IMF memperkirakan perekonomian dunia akan tumbuh sebesar 2,7 persen pada tahun depan, namun terdapat kemungkinan 25 persen bahwa pertumbuhan akan turun di bawah 2 persen, sementara setidaknya sepertiga perekonomian global diperkirakan berada dalam resesi.
Georgieva dan Presiden Bank Dunia David Malpass mengatakan pada konferensi Reuters NEXT di New York pada hari Kamis bahwa mereka akan melakukan perjalanan ke Beijing minggu depan untuk bergabung dalam pertemuan dengan para kepala lembaga internasional lainnya dan otoritas Tiongkok untuk membahas pendekatan negara tersebut terhadap keringanan utang bagi negara-negara miskin, virus corona. kebijakan, sektor properti dan masalah ekonomi lainnya.
Namun di Tiongkok, di mana inflasi masih terkendali, terdapat lebih banyak ruang untuk kebijakan moneter yang akomodatif, kata Georgieva.
Gubernur Bank Rakyat Tiongkok Yi Gang mengatakan pada hari Jumat bahwa inflasi Tiongkok diperkirakan akan tetap dalam kisaran moderat tahun depan.
“Tingkat inflasi Tiongkok saat ini sekitar 2 persen, berkat harga energi yang stabil dan panen gandum yang melimpah,” kata Yi pada seminar yang diselenggarakan bersama oleh bank sentral Thailand dan Bank for International Settlements.
Georgieva mengatakan Tiongkok dapat menghidupkan kembali pertumbuhan yang didorong oleh konsumsi dengan lebih banyak dukungan fiskal kepada rumah tangga yang rentan dan memperkuat jaring pengaman sosial.
Zhang Zhiwei, kepala ekonom di Pinpoint Asset Management, mengatakan belum jelas apakah Tiongkok akan memperkenalkan kebijakan yang lebih ekspansif untuk memberikan dukungan perekonomian tahun depan.
“Sekarang kami tidak bisa melihat dengan jelas dari mana uang itu berasal. Apakah akan terjadi defisit fiskal yang relatif besar dan lebih banyak obligasi pemerintah yang akan diterbitkan, ini menjadi tanda tanya besar,” kata Zhang.
Georgieva juga mengatakan bahwa Tiongkok mempunyai peran utama dalam mencegah fragmentasi lebih lanjut perekonomian dunia.
“Membagi dunia menjadi blok-blok yang menghentikan perdagangan satu sama lain pasti akan berdampak buruk pada triliunan produk domestik bruto global,” katanya.
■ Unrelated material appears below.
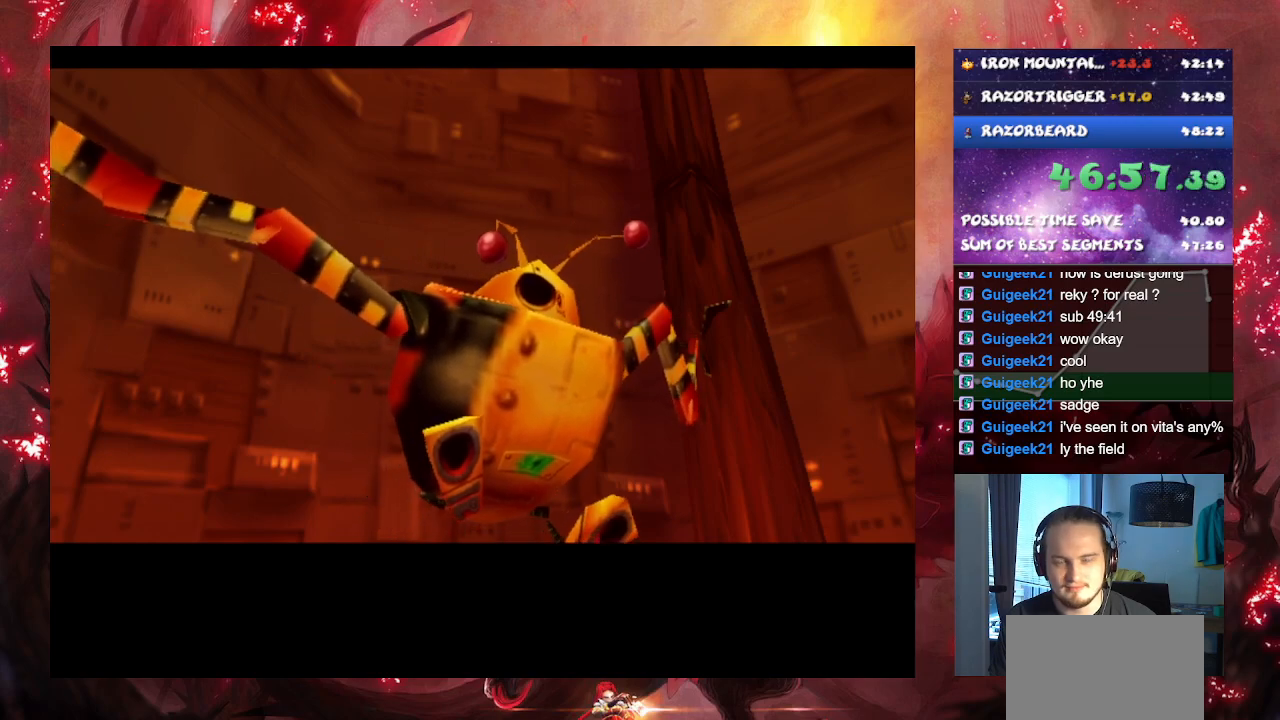
{"buttons": [], "left_stick": "down", "right_stick": "center", "events": []}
“Dunia tidak mampu menerima fragmentasi.”
Mengatasi kerawanan pangan, krisis utang dan perubahan iklim adalah sektor-sektor kunci untuk kolaborasi global, katanya, dan penting bagi Tiongkok untuk terlibat.
Untuk mengurangi risiko krisis utang, kreditor besar seperti Tiongkok, bersama dengan sektor swasta, memiliki tanggung jawab untuk membantu meringankan beban tersebut, katanya.
“Kerangka Kerja Bersama Kelompok 20 telah membuat kemajuan dengan Chad dan Zambia, namun hal ini harus menjadi lebih cepat dan lebih dapat diprediksi,” kata Georgieva.
Kedua negara Afrika, bersama dengan Ethiopia, sedang mengupayakan restrukturisasi utang di bawah inisiatif Kelompok 20.
Negara-negara Barat menuduh Tiongkok, kreditor terbesar di dunia, menunda upaya restrukturisasi pinjaman beberapa negara yang berhutang.
Tiongkok berpendapat bahwa pinjaman berbunga tinggi dari pemberi pinjaman swasta Barat merupakan beban terbesar bagi negara-negara di Afrika, sehingga mereka juga harus lebih terlibat dalam proses tersebut.